● **EXERCISE AIM**
An exact copy of every record is the expected answer.

[Saved data entries]
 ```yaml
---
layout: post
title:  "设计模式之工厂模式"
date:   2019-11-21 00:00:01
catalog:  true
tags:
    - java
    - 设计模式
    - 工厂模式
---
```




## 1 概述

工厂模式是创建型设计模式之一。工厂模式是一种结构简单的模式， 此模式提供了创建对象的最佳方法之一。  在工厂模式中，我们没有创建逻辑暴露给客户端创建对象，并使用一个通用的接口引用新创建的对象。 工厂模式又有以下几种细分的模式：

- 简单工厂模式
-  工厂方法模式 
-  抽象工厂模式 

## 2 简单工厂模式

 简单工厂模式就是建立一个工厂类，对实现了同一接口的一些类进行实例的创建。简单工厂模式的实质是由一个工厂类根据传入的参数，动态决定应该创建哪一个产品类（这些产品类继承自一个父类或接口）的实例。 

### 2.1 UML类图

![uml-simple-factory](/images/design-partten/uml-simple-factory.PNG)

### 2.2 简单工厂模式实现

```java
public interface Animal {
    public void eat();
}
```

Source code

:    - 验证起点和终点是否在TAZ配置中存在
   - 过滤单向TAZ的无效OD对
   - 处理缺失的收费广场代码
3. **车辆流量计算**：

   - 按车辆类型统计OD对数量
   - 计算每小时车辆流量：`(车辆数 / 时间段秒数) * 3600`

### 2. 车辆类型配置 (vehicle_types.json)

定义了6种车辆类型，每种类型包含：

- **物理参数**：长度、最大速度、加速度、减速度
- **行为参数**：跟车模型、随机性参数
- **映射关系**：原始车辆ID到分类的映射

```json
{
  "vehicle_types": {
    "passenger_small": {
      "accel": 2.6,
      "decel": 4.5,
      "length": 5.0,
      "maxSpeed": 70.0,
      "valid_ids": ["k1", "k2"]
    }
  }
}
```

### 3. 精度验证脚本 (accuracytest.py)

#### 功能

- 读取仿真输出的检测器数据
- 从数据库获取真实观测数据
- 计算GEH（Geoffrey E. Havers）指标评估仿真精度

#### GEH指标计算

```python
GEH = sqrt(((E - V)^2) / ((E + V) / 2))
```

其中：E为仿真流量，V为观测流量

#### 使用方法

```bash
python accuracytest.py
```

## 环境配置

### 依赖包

● **OUTPUT FOR THIS TASK**
 ```yaml
---
layout: post
title:  "设计模式之工厂模式"
date:   2019-11-21 00:00:01
catalog:  true
tags:
    - java
    - 设计模式
    - 工厂模式
---
```




## 1 概述

工厂模式是创建型设计模式之一。工厂模式是一种结构简单的模式， 此模式提供了创建对象的最佳方法之一。  在工厂模式中，我们没有创建逻辑暴露给客户端创建对象，并使用一个通用的接口引用新创建的对象。 工厂模式又有以下几种细分的模式：

- 简单工厂模式
-  工厂方法模式 
-  抽象工厂模式 

## 2 简单工厂模式

 简单工厂模式就是建立一个工厂类，对实现了同一接口的一些类进行实例的创建。简单工厂模式的实质是由一个工厂类根据传入的参数，动态决定应该创建哪一个产品类（这些产品类继承自一个父类或接口）的实例。 

### 2.1 UML类图

![uml-simple-factory](/images/design-partten/uml-simple-factory.PNG)

### 2.2 简单工厂模式实现

```java
public interface Animal {
    public void eat();
}
```

Source code

:    - 验证起点和终点是否在TAZ配置中存在
   - 过滤单向TAZ的无效OD对
   - 处理缺失的收费广场代码
3. **车辆流量计算**：

   - 按车辆类型统计OD对数量
   - 计算每小时车辆流量：`(车辆数 / 时间段秒数) * 3600`

### 2. 车辆类型配置 (vehicle_types.json)

定义了6种车辆类型，每种类型包含：

- **物理参数**：长度、最大速度、加速度、减速度
- **行为参数**：跟车模型、随机性参数
- **映射关系**：原始车辆ID到分类的映射

```json
{
  "vehicle_types": {
    "passenger_small": {
      "accel": 2.6,
      "decel": 4.5,
      "length": 5.0,
      "maxSpeed": 70.0,
      "valid_ids": ["k1", "k2"]
    }
  }
}
```

### 3. 精度验证脚本 (accuracytest.py)

#### 功能

- 读取仿真输出的检测器数据
- 从数据库获取真实观测数据
- 计算GEH（Geoffrey E. Havers）指标评估仿真精度

#### GEH指标计算

```python
GEH = sqrt(((E - V)^2) / ((E + V) / 2))
```

其中：E为仿真流量，V为观测流量

#### 使用方法

```bash
python accuracytest.py
```

## 环境配置

### 依赖包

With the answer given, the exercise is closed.